A line belongs in the answer if it contains "worn"; copy every such line from the entries below.

*** Opening of INFORMATION GIVEN ***

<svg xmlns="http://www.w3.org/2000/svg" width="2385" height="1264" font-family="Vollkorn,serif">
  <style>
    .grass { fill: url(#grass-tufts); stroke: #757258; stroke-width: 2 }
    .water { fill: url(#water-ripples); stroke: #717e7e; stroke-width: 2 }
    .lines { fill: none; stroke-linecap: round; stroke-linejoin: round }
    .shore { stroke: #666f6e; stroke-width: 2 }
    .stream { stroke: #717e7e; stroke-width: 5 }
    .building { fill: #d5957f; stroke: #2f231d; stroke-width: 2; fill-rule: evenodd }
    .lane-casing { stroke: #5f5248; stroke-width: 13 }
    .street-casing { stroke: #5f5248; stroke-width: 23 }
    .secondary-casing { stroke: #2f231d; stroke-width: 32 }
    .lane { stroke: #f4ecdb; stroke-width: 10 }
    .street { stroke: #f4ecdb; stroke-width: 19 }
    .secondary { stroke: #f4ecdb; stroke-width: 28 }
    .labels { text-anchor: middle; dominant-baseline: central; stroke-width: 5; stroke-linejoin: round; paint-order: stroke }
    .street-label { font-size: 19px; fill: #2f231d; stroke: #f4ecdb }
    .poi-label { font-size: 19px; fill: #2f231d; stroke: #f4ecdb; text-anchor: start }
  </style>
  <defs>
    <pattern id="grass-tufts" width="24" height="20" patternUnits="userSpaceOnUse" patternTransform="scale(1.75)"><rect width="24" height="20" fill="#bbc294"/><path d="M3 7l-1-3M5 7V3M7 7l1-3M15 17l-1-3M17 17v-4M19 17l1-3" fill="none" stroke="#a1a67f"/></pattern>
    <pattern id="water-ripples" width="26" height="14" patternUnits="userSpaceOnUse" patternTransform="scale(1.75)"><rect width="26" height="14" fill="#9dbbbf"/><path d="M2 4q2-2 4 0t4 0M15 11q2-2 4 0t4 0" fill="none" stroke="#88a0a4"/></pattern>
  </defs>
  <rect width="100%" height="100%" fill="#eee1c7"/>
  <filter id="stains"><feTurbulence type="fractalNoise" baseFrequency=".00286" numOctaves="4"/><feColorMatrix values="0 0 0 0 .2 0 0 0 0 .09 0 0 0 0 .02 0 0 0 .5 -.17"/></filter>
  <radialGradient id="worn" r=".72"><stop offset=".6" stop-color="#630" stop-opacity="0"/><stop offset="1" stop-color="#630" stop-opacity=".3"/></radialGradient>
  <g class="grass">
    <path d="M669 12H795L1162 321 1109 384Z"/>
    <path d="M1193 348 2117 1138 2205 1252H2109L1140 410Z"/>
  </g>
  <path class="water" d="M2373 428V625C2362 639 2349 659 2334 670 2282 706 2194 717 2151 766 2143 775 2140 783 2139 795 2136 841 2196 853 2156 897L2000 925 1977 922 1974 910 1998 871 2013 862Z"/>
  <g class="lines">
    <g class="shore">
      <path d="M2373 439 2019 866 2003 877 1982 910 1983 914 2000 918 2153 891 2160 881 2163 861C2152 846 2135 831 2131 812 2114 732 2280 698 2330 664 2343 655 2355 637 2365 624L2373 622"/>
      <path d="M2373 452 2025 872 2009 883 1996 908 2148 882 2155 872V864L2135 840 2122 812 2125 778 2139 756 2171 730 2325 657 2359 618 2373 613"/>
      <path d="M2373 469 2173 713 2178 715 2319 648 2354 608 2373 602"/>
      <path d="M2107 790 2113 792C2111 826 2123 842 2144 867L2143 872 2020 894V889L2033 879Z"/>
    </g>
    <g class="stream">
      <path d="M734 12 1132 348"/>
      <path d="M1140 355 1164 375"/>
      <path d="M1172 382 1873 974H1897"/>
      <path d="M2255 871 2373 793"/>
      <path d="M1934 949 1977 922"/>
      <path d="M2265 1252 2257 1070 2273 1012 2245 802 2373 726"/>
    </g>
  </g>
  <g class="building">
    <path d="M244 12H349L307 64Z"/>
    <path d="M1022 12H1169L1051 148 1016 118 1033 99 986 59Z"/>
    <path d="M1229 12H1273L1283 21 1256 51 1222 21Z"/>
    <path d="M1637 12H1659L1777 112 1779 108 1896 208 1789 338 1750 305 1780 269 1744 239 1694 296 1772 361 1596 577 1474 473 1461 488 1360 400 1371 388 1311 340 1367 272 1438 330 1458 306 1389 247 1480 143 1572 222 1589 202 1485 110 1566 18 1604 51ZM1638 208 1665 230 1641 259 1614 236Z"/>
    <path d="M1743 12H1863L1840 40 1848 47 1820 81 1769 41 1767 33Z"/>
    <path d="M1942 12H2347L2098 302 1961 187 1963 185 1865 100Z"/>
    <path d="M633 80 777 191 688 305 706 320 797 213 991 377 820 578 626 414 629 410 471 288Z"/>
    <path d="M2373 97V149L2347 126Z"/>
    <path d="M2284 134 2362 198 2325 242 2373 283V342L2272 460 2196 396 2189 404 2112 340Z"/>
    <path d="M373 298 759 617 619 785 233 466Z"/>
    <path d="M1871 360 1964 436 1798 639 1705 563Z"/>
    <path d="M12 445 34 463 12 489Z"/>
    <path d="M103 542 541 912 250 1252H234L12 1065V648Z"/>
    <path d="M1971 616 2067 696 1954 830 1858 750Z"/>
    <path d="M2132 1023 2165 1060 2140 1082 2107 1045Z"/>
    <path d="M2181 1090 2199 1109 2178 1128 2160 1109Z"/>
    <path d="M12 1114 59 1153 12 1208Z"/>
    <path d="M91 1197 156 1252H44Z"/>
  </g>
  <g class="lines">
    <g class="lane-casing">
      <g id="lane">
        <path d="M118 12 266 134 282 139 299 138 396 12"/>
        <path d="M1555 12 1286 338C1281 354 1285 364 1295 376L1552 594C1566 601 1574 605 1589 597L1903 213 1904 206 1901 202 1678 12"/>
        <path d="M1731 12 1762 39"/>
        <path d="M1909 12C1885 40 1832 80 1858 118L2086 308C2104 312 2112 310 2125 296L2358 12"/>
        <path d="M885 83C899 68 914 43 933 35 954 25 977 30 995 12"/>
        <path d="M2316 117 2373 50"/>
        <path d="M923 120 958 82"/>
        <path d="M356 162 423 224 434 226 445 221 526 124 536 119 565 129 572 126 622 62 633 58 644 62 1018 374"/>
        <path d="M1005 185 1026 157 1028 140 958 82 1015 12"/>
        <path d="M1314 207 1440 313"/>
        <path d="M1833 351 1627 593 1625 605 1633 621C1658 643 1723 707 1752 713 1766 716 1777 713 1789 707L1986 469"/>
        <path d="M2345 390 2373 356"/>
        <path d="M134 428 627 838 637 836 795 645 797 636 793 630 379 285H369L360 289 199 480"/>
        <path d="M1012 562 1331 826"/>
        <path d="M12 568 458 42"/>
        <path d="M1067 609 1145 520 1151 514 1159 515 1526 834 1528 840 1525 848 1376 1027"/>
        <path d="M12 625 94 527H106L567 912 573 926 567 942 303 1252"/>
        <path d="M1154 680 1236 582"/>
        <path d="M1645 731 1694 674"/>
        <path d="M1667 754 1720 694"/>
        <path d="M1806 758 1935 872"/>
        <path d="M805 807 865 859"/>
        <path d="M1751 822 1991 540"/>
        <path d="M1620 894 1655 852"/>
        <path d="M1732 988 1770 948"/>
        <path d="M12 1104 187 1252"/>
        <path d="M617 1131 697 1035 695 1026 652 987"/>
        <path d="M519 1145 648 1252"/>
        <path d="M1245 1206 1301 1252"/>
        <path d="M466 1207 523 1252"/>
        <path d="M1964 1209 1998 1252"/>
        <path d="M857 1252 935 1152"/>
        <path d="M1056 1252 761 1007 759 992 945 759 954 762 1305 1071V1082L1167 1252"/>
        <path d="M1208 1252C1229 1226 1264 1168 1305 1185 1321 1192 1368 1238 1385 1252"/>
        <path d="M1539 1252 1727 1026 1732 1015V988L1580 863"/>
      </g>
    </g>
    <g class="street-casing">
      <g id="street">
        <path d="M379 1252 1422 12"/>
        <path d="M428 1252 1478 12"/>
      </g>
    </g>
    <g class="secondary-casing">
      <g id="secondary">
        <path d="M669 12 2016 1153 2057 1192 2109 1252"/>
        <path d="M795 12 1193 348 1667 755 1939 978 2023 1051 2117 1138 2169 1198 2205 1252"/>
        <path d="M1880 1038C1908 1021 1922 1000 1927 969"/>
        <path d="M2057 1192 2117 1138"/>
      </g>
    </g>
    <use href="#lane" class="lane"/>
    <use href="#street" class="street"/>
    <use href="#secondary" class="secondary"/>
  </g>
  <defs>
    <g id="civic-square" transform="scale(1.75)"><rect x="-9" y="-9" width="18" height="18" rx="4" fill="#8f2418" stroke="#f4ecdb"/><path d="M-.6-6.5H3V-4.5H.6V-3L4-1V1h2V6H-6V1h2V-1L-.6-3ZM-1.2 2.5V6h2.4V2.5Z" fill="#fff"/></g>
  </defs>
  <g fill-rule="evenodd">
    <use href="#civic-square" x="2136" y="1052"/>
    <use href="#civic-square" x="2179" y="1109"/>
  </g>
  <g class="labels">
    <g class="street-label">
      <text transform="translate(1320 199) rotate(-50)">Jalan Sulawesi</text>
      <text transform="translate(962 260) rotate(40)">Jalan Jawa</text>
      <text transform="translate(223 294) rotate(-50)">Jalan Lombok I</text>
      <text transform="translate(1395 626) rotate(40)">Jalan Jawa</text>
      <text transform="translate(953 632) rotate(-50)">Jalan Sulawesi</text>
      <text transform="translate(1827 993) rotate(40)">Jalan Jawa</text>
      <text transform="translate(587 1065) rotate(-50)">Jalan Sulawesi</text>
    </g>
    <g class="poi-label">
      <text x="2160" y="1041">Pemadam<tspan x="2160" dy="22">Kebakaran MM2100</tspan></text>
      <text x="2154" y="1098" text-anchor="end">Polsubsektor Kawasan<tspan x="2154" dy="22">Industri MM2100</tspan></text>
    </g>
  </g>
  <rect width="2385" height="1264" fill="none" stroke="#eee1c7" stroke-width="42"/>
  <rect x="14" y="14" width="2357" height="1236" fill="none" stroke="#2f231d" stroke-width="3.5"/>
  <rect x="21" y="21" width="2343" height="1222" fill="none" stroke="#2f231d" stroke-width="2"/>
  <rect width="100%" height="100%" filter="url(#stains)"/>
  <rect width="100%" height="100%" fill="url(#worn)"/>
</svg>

*** Close of INFORMATION GIVEN ***

■ SOLUTION TO THIS PROBLEM
  <radialGradient id="worn" r=".72"><stop offset=".6" stop-color="#630" stop-opacity="0"/><stop offset="1" stop-color="#630" stop-opacity=".3"/></radialGradient>
  <rect width="100%" height="100%" fill="url(#worn)"/>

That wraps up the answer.